Should research funding be confined to a few large universities? A number of vice chancellors believe so. Derek Roberts, the provost of University College, says that the number of designated research universities should be as few as ten. The argument is that it will permit the development of centres of excellence and reduce wasteful duplication of effort.
This is often coupled with a claim that research excellence can only be fostered efficiently in large universities. Only they, it is argued, have sufficient resources to maintain high quality laboratories and archives, to purchase expensive equipment and to pay salaries high enough to attract top class staff.
Some 15 of the old universities are large institutions (student populations more than 11,000 full-time equivalents). Included are Oxford and Cambridge, and most of the big civics. They lobby as the Russell Group.
But there is a significant group of research excellent universities who claim the size argument is misleading. Lobbying as the 94 Group, they include 11 English universities (Bath, Durham, East Anglia, Essex, Exeter, Lancaster, Reading, Surrey, Sussex, Warwick and York) and two colleges of the University of London (LSE and Birkbeck) which, while of medium size have a very high research profile. In the 1992 Research Assessment Exercise 11 of the 94 Group appeared in the top 20 of research universities, outperforming many of the Russell Group (see table).
In common with the larger civics, they gain a high proportion (25-53 per cent) of their income from research, and a high proportion of their research active staff are in grade 4 and 5 departments (50-85 per cent). They also see themselves as research institutions in which there is a high degree of intellectual synergy between research and teaching. Postgraduate students constitute more than 20 per cent of FTEs in 94 Group institutions (range 21-42 per cent).
There appear to be several inter-related features of the 94 Group universities that have contributed to their success. Because of their relatively small size they have made a conscious effort to focus on certain areas of research expertise (17-40 units of assessment; most civics submit more than 40 units). By targeting resources and having a highly selective and attractive recruitment policy it has been possible to create groups of sufficient critical mass to compete on equal terms with similar groups in large universities. For example, there are very large and successful faculties of biological sciences at Sussex, of engineering at Surrey and Warwick, of economics at LSE and York, education at Exeter, agriculture at Reading, theology at Durham, and business at Warwick. Their size and their lack of complicated faculty and administrative structures facilitate innovation and permits them to respond rapidly to new opportunities.

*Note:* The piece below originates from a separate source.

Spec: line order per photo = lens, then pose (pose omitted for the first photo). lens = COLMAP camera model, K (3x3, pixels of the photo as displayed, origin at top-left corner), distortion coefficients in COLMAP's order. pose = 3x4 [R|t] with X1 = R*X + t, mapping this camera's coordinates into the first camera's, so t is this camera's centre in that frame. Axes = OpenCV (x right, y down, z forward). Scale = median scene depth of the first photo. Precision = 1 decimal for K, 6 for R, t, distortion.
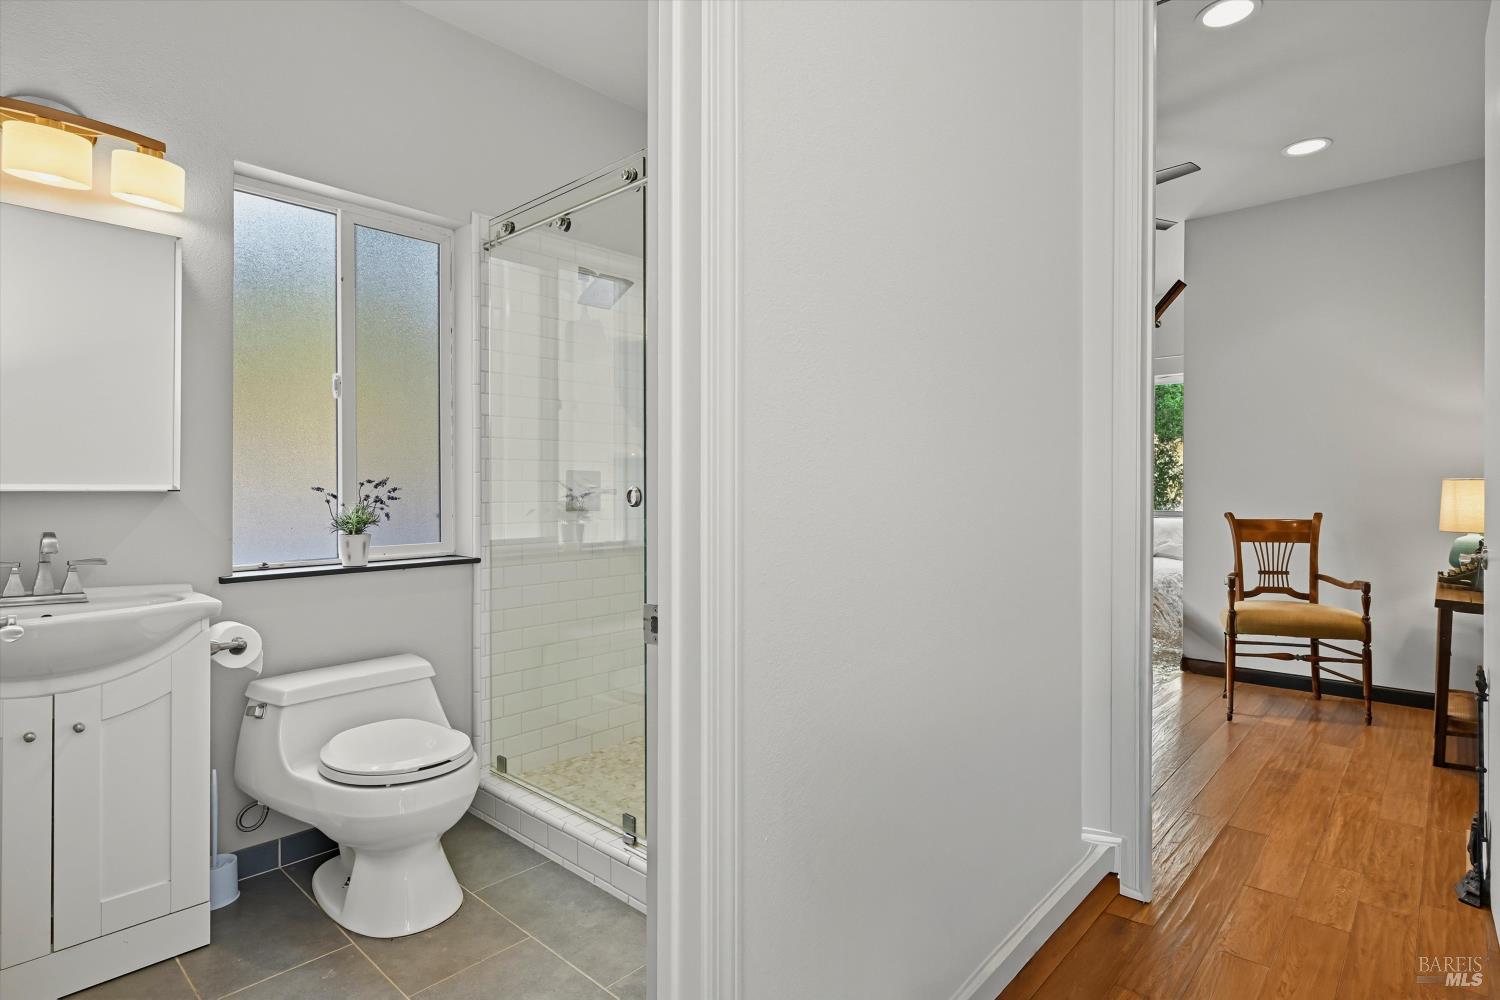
lens RADIAL K [[768.0, 0, 751.7], [0, 768.0, 494.2], [0, 0, 1]] dist [-0.002305, -0.000273]
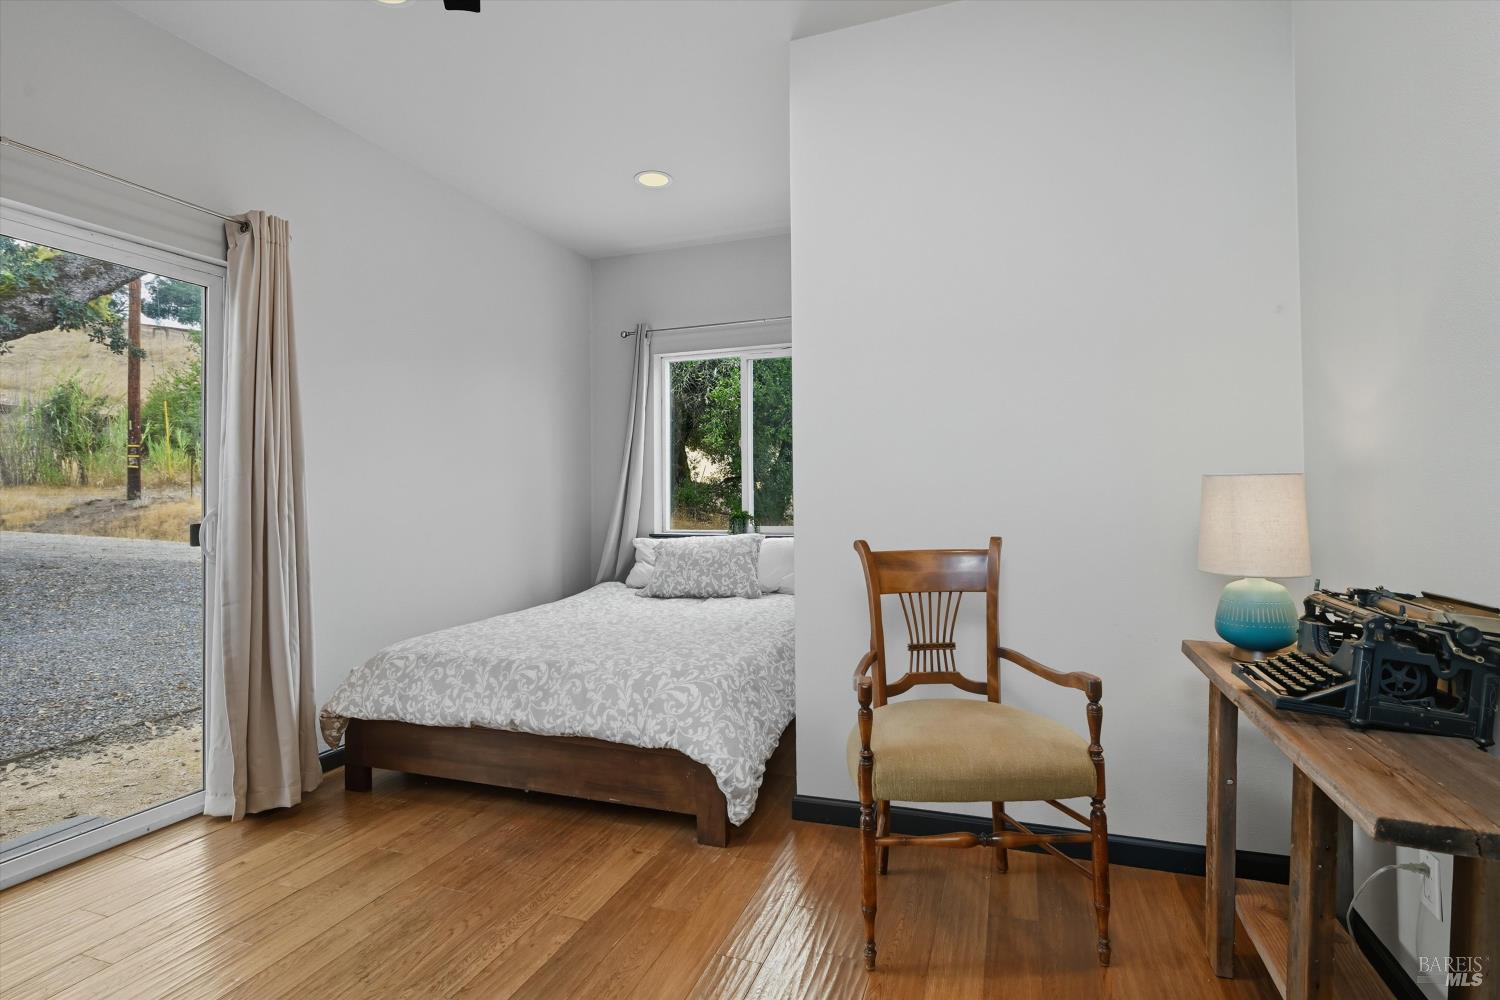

Many of the 94 Group are also characterised by a strong emphasis on interdisciplinary research, facilitated by specific structures, such as schools of study (East Anglia's school of environmental sciences or Sussex's school of cognitive sciences), or collegiate systems such as at Durham, or the creation of interdisciplinary research centres (LSE has 25, Lancaster has 20, Warwick 48, Durham 30). As a result, the research output is often distinctive, not only in quality but in the way research topics are addressed.
One consequence is that the 94 Group has been active in seeking out particularly unusual and often unique research niches, with high national and international profiles. Examples include the Science Policy Research Unit at Sussex, international research centres in neurosciences at Sussex, in global environmental change at East Anglia and in micro-social change at Essex. Birkbeck is distinguished by its protein crystallography group, Exeter by the Arab Gulf studies centre and the centre for complementary medicine, Surrey by its centre for satellite engineering research, Durham by research in astronomy and particle physics, York by its institute of railway studies, Lancaster by the Ruskin programme and centre for engineering and design, and Bath by the centre for drug formulation and the social services research and development unit.
A final distinctive feature is that most of the 94 Group universities are engaged in applied research with strong regional connections. Warwick has a world-renowned manufacturing group and a research park with 64 companies; Surrey has multi-million pound technology transfer companies associated with its research centres, and a multinational research park housing 70 companies; York has recently established a local bioscience consortium, including international research centres; East Anglia, with the Norwich research park has the largest concentration of biotechnologists in the UK and Sussex is creating an innovation centre (in collaboration with the University of Brighton and funded by the local authorities) for technology companies engaged in international research and development.
By any national or international standard these are clearly institutions of great value. They have demonstrated that high research quality, both pure and applied, can be generated in small to medium-sized universities and, indeed, in many respects their research excellence is a direct function of their ability to be flexible and innovative. In theory their distinctive research centres could be taken over by the big civics. But it is doubtful whether these often interdisciplinary research initiatives would necessarily flourish as readily in different organisational contexts and cultures.
At the Higher Education Funding Council for England headquarters there is currently much experimenting with research funding models in anticipation of the 1996 research assessment exercise. For the 94 Group the danger is that research funds will become increasingly limited to the big civics or dissipated among the new universities. It is in the national interest that any model must recognise and protect our 4, 5 and 5* rated subject groups.
Gordon Conway is vice chancellor of the University of Sussex.